- _BRIEF_: Put every one of the lines below into a JSON list of strings, one string per line, and leave out any blank lines.

- _Collected data_:
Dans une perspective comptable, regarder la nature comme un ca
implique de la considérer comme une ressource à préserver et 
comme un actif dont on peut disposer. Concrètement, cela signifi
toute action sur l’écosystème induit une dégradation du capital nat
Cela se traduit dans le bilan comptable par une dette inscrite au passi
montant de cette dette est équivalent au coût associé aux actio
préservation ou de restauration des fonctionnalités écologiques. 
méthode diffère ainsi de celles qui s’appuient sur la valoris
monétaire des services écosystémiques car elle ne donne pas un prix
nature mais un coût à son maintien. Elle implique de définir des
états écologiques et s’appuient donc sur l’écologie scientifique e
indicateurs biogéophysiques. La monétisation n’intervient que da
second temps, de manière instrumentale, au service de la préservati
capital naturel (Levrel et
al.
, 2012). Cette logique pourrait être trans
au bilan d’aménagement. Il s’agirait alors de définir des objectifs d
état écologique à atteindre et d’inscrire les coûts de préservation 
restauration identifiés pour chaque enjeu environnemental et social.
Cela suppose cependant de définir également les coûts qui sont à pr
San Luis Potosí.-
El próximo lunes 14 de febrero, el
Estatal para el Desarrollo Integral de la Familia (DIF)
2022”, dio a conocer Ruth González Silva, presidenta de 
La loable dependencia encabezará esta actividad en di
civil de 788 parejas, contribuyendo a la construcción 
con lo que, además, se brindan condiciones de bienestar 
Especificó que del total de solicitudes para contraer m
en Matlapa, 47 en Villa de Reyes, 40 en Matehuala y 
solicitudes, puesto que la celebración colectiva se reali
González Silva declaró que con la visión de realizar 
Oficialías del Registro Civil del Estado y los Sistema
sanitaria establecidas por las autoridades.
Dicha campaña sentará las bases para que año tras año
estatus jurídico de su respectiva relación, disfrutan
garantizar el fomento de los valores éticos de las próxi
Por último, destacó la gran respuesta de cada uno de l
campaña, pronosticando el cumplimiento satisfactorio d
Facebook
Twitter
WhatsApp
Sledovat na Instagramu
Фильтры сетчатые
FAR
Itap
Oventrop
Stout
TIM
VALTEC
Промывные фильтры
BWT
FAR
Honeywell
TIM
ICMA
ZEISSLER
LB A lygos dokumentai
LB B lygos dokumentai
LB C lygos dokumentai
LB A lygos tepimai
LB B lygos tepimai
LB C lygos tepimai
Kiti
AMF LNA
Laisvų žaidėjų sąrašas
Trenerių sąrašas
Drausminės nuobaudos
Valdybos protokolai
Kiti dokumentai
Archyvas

- _WRITTEN SOLUTION_:
[
  "Dans une perspective comptable, regarder la nature comme un ca",
  "implique de la considérer comme une ressource à préserver et ",
  "comme un actif dont on peut disposer. Concrètement, cela signifi",
  "toute action sur l’écosystème induit une dégradation du capital nat",
  "Cela se traduit dans le bilan comptable par une dette inscrite au passi",
  "montant de cette dette est équivalent au coût associé aux actio",
  "préservation ou de restauration des fonctionnalités écologiques. ",
  "méthode diffère ainsi de celles qui s’appuient sur la valoris",
  "monétaire des services écosystémiques car elle ne donne pas un prix",
  "nature mais un coût à son maintien. Elle implique de définir des",
  "états écologiques et s’appuient donc sur l’écologie scientifique e",
  "indicateurs biogéophysiques. La monétisation n’intervient que da",
  "second temps, de manière instrumentale, au service de la préservati",
  "capital naturel (Levrel et",
  "al.",
  ", 2012). Cette logique pourrait être trans",
  "au bilan d’aménagement. Il s’agirait alors de définir des objectifs d",
  "état écologique à atteindre et d’inscrire les coûts de préservation ",
  "restauration identifiés pour chaque enjeu environnemental et social.",
  "Cela suppose cependant de définir également les coûts qui sont à pr",
  "San Luis Potosí.-",
  "El próximo lunes 14 de febrero, el",
  "Estatal para el Desarrollo Integral de la Familia (DIF)",
  "2022”, dio a conocer Ruth González Silva, presidenta de ",
  "La loable dependencia encabezará esta actividad en di",
  "civil de 788 parejas, contribuyendo a la construcción ",
  "con lo que, además, se brindan condiciones de bienestar ",
  "Especificó que del total de solicitudes para contraer m",
  "en Matlapa, 47 en Villa de Reyes, 40 en Matehuala y ",
  "solicitudes, puesto que la celebración colectiva se reali",
  "González Silva declaró que con la visión de realizar ",
  "Oficialías del Registro Civil del Estado y los Sistema",
  "sanitaria establecidas por las autoridades.",
  "Dicha campaña sentará las bases para que año tras año",
  "estatus jurídico de su respectiva relación, disfrutan",
  "garantizar el fomento de los valores éticos de las próxi",
  "Por último, destacó la gran respuesta de cada uno de l",
  "campaña, pronosticando el cumplimiento satisfactorio d",
  "Facebook",
  "Twitter",
  "WhatsApp",
  "Sledovat na Instagramu",
  "Фильтры сетчатые",
  "FAR",
  "Itap",
  "Oventrop",
  "Stout",
  "TIM",
  "VALTEC",
  "Промывные фильтры",
  "BWT",
  "FAR",
  "Honeywell",
  "TIM",
  "ICMA",
  "ZEISSLER",
  "LB A lygos dokumentai",
  "LB B lygos dokumentai",
  "LB C lygos dokumentai",
  "LB A lygos tepimai",
  "LB B lygos tepimai",
  "LB C lygos tepimai",
  "Kiti",
  "AMF LNA",
  "Laisvų žaidėjų sąrašas",
  "Trenerių sąrašas",
  "Drausminės nuobaudos",
  "Valdybos protokolai",
  "Kiti dokumentai",
  "Archyvas"
]